◆ WHAT IS EXPECTED
Go through the entries, filter for the word "Institut", and copy every line that has it.

=== Begin Enclosure ===

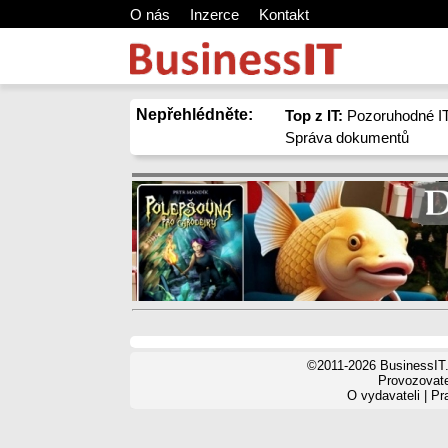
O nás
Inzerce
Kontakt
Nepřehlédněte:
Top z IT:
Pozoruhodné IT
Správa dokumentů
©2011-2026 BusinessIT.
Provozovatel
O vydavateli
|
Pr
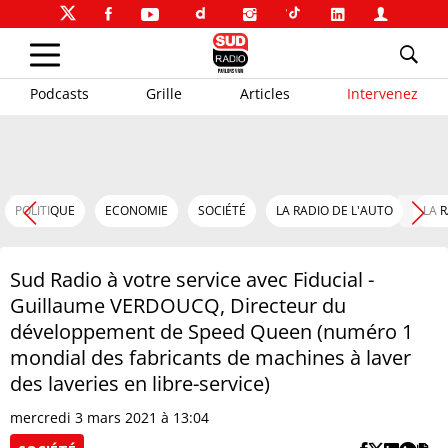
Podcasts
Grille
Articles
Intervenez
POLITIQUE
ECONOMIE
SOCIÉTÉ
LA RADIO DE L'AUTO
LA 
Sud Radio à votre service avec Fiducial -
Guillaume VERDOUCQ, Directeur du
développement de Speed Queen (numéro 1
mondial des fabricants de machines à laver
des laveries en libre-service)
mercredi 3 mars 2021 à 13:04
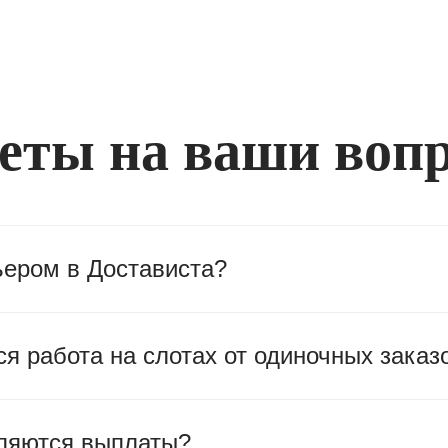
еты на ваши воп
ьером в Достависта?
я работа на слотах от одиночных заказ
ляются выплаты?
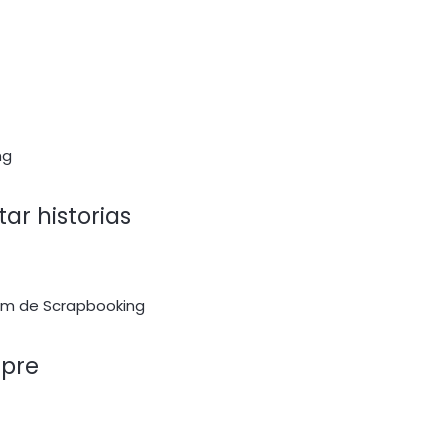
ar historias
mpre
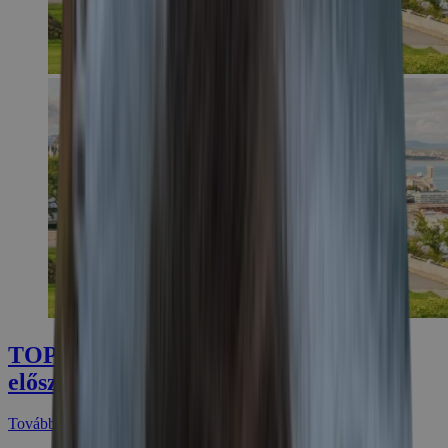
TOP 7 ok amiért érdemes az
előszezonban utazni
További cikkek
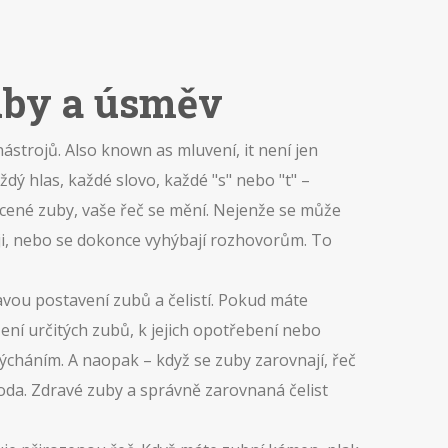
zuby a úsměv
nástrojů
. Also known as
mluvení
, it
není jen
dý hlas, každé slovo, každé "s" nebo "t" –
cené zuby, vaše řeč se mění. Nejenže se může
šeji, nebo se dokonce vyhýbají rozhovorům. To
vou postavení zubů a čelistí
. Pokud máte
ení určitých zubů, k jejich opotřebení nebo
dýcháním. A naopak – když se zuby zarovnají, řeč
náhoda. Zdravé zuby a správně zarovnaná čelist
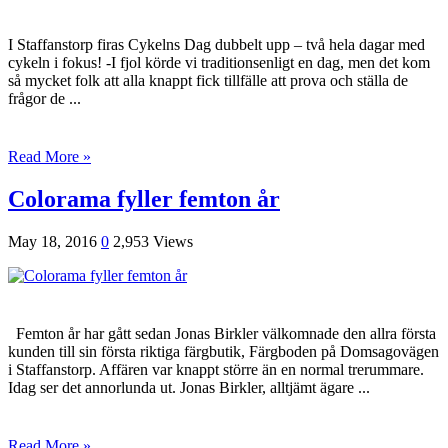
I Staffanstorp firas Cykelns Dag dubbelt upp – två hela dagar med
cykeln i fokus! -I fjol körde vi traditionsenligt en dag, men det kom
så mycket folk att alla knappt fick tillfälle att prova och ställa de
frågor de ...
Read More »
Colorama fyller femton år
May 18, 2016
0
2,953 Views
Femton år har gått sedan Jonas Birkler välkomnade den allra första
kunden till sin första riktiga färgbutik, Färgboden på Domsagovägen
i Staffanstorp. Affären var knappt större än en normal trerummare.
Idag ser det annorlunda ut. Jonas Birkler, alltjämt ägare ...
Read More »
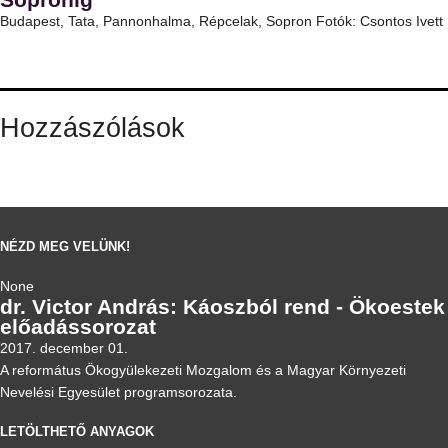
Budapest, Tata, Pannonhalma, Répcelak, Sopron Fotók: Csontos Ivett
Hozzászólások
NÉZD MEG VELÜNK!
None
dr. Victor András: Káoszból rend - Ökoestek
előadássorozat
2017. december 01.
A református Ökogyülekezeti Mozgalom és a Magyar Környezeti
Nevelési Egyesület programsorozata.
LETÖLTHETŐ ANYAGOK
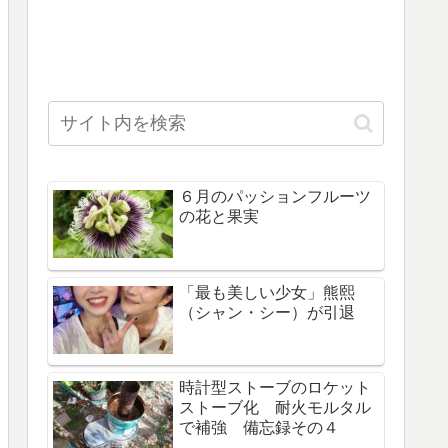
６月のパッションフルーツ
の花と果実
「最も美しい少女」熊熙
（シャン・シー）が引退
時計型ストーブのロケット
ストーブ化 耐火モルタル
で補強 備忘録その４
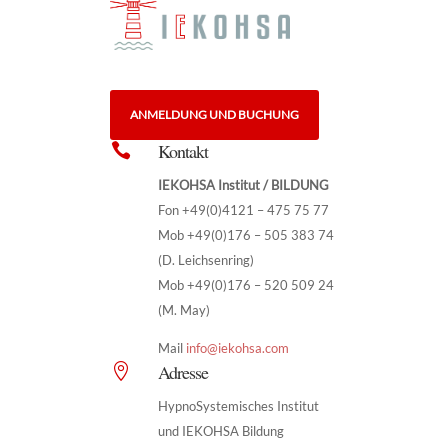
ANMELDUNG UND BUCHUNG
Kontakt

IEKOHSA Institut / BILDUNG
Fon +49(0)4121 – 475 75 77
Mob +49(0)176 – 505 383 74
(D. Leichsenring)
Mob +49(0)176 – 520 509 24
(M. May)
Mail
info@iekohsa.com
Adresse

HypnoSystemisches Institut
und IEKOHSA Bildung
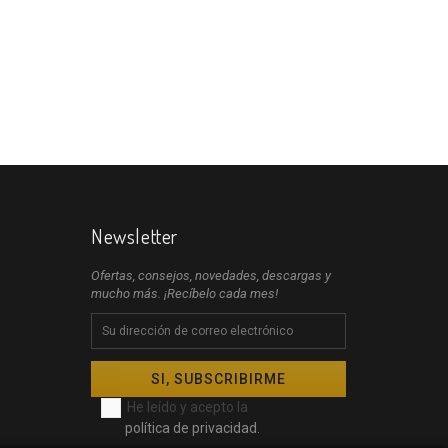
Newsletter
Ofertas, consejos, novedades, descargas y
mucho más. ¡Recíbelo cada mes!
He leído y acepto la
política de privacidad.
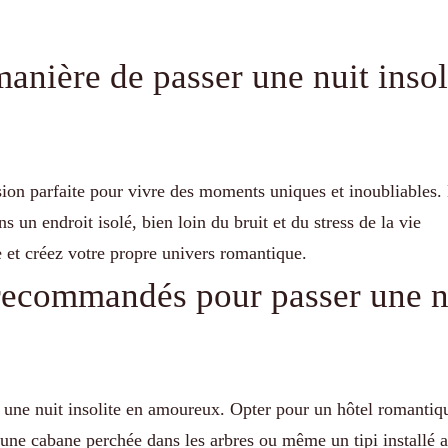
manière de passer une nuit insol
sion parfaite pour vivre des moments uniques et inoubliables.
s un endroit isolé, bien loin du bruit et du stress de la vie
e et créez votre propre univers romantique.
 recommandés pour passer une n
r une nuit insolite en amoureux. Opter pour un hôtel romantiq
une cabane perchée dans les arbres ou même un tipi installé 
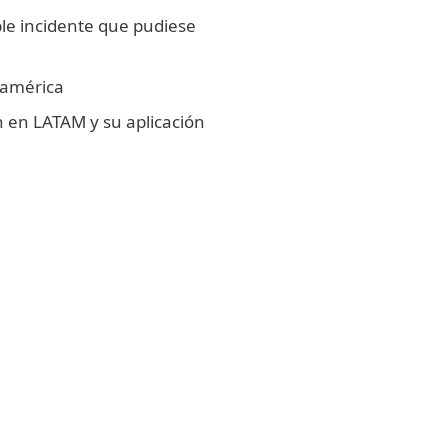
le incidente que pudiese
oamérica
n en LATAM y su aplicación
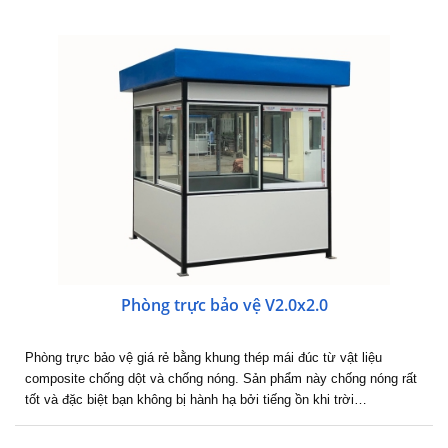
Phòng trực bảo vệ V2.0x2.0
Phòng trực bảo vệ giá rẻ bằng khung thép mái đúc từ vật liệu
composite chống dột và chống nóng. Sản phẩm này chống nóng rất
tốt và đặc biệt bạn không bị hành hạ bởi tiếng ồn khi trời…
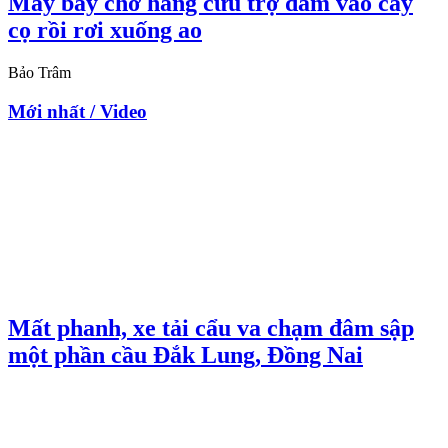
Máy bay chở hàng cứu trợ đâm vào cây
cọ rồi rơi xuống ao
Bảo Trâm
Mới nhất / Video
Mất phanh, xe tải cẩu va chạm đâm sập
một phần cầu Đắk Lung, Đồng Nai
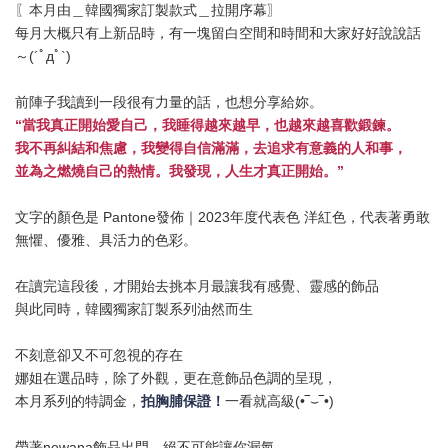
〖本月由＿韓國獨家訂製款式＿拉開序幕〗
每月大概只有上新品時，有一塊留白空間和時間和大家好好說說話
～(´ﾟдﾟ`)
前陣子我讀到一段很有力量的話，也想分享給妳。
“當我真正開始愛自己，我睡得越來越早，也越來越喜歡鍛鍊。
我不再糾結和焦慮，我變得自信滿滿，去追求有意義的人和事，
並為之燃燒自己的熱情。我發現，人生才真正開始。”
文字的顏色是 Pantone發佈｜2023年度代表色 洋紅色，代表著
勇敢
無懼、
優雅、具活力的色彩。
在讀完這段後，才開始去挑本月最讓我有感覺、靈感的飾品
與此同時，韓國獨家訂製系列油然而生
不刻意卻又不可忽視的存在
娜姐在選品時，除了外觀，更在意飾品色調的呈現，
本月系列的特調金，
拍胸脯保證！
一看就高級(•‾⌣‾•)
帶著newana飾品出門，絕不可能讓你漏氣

=== End Enclosure ===

◆ EXERCISE SOLUTION
IEKOHSA Institut / BILDUNG
HypnoSystemisches Institut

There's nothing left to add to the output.